January 5, 2003 -- "Real Women Have Curves" is a femminist film about a Chicana woman's rebellion against her parents and society's limited expectations of her. She also rebels against societal pressure to conform to a very thin image of what a woman should look like. It sounds like a film with a message and it is, but it is also very entertaining. This is not one of those films where political correctness is more important than developing the characters, or the story. Here, the story comes first. This is also not one of those feminist films with repulsive, two-dimensional male characters. There are some good male characters in the film. Although the director is a woman, she treats some of the male characters better in this film than some male directors do in other films.
America Ferrera stars as Ana Garcia, a high school girl who wants to go to college, but her parents, Carmen (Lupe Ontiveros of "Selena") and Raul (Jorge Cervera Jr. of "Bulletproof") tell her she must stay at home and help her Aunt Estela (Ingrid Oliu of "Stand and Deliver") at Estela's dressmaking shop. Carmen constantly criticizes Ana because of her weight, even though Carmen is no lightweight herself. She explains to Ana that it is O.K. for her to be heavy because she is married, while Ana is still single. Although Ana is not thin, she is attractive, and she has a boyfriend, Jimmy (Brian Sites), who likes her just the way she is. Ana's other great friend is her kindly grandfather, played by veteran actor Felipe de Alba. Although Ana's father would like to see her go to college, he does not force the issue because his wife is so opposed to the idea.

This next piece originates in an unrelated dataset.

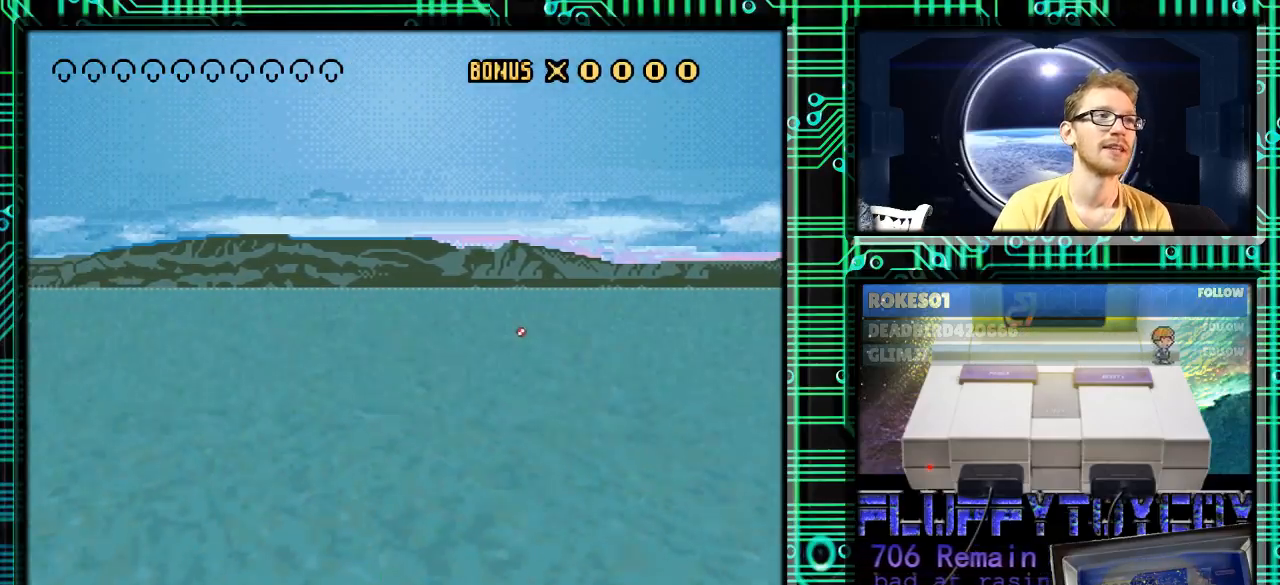
{"buttons": ["Y", "DPAD_RIGHT"], "events": [[67, "DPAD_RIGHT", "down"]]}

Ana's mother, Carmen, really plays the heavy in this film. Although Carmen presumably wants what is best for Ana, she doesn't treat her very well. It turns out there are some reasons why Carmen behaves as she does, but she doesn't come across as a very sympathetic character. Ana also has her faults, but she at least comes across as more reasonable. Estela is also an interesting character. It turns out she is under a lot of strain trying to run her own business. At one point Ana says she never realized how hard Estela worked until she began working in the dress shop. These are well-rounded characters in more ways than one. The acting is excellent in the film and the story is very solid. Character development is also excellent. This is one of those movies which make you want to know what happens to the characters later on. One thing's for sure, I'd like to think like Ana goes on to have the success and happiness she deserves. The cinematography, by Jim Denault ("Boys Don't Cry") is also very good. This film rates a B.